CEBU CITY, Philippines – Kite flying is considered the most common outdoor activity most children and even adults, do during the summer season.
However, the National Grid Corporation of the Philippines (NGCP) urged the public not to fly kites near high-voltage transmission lines.
Despite the fun kite flying gives, NGCP reminds the public to still observe safety especially when they are flying kites near transmission lines.
NGCP-Central Visayas spokesperson Betty Martinez warned that kites might cause brownouts or power interruptions if its strand, or the kite itself, gets entangled in conductors and insulators of the switchyard.
“Di lang blackout, possible nga ma-electrocuted sad ang nagkupot sa tabanog,” she warned. (Aside from blackout, it’s also possible that the one who’s flying the kite gets electrocuted.)
“We also asked them nga magbantay sa bush fires, especially kanang naa ang among mga poste kay kuyaw maapil sa bush fires,” she added. (We also asked them to prevent bushfires, especially near our posts which are at risk to bushfires.)
Martinez noted that NGCP is conducting ‘Bantay Linya’ campaign and has been visiting different local government units to urge them to warn their constituents on the hazards of kite flying.
Most NGCP transmission poles are placed in mountain barangays, so they are asking LGUs and residents near transmission lines to help prevent bushfires.
“We need their cooperation to prevent bush fires from affecting our transmission lines,” Martinez said.
She said their Bantay Linya is an all-year-round campaign. However, they are strengthening it during summer months due to kite flying.

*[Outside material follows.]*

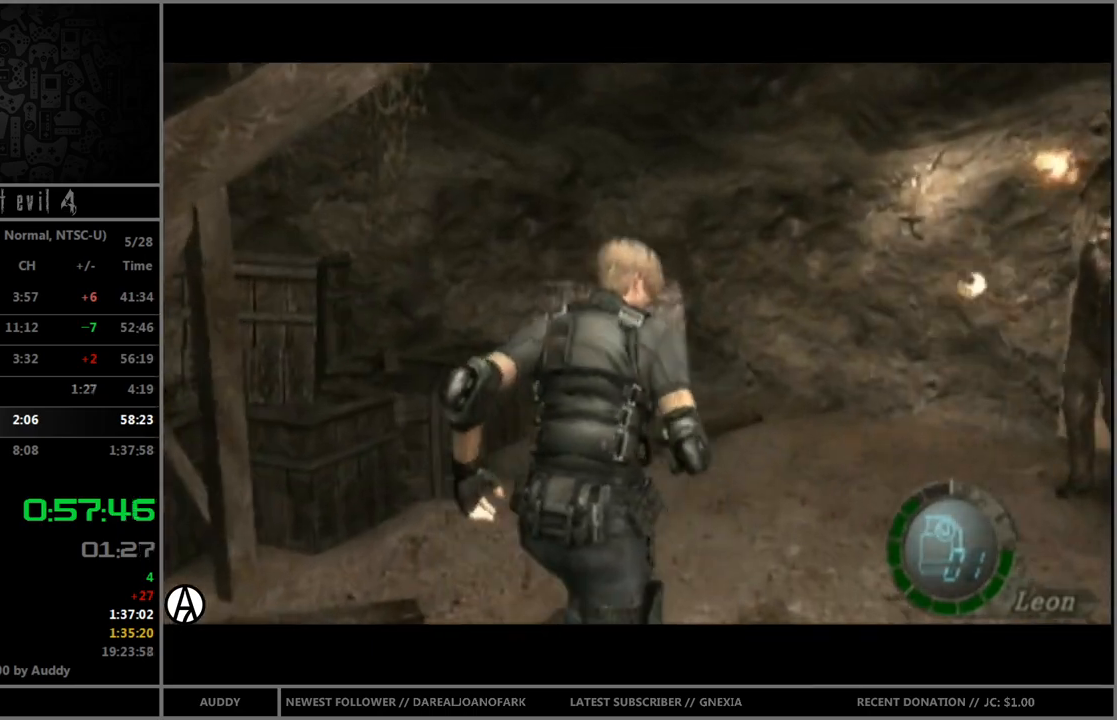
{"buttons": ["B"], "left_stick": "up-right", "right_stick": "center", "events": []}
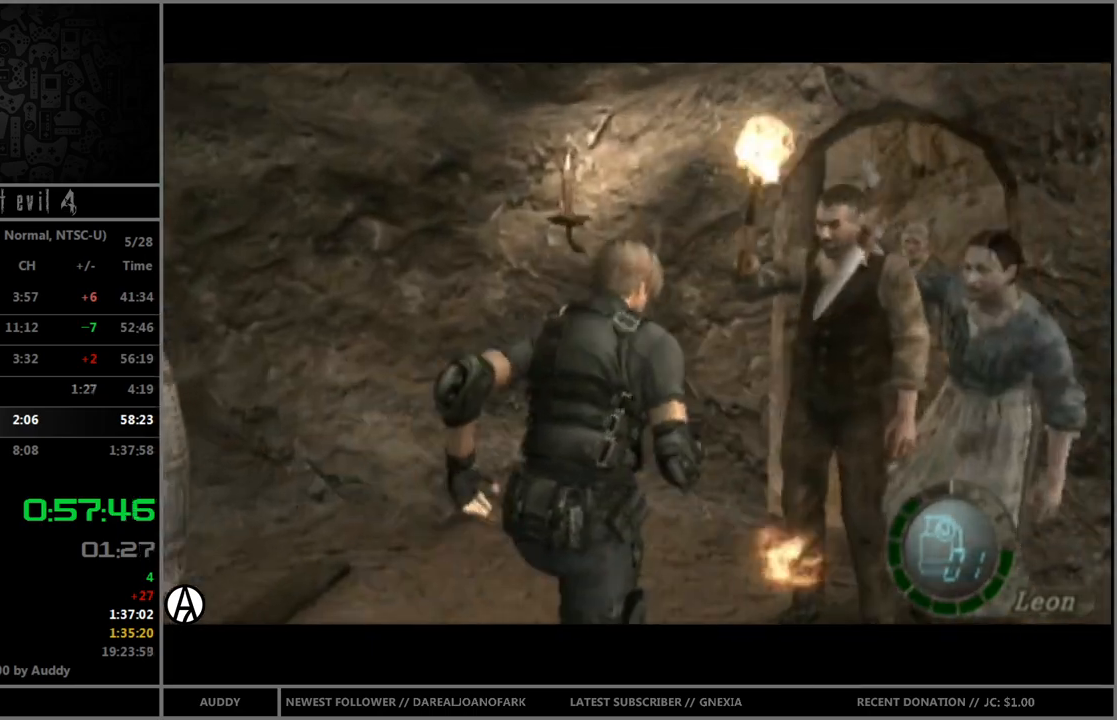
{"buttons": ["B"], "left_stick": "up-right", "right_stick": "center", "events": [[300, "left_stick", "up-left"], [500, "left_stick", "up-right"]]}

It was stated in Cebu City Ordinance No. 1471 that kite flying is prohibited in roads, streets, and places near high-voltage structures.
Building fires, constructing houses, planting trees and installing antennas near transmission facilities are also prohibited, NGCP noted.
Hence, NGCP puts more effort to educate people residing at other parts of Cebu where there has no prohibition on kite flying in hazardous areas; hoping that incidents of power outages and electrocution due to kite flying will be reduced.